== Records supplied ==

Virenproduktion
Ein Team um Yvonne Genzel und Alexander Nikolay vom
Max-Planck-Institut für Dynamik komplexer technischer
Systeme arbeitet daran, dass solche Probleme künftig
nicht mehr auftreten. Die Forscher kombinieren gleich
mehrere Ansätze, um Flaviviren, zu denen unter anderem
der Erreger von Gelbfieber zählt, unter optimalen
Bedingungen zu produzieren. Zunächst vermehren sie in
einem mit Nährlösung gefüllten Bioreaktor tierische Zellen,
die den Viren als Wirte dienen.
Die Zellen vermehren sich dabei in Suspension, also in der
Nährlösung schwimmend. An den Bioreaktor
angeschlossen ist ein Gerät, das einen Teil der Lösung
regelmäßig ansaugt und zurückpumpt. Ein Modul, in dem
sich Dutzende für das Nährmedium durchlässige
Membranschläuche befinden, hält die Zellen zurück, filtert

===

__Description of the task__:
Count every line above that holds the string "vermehren" and give the total, nothing more.

__Response area__:
2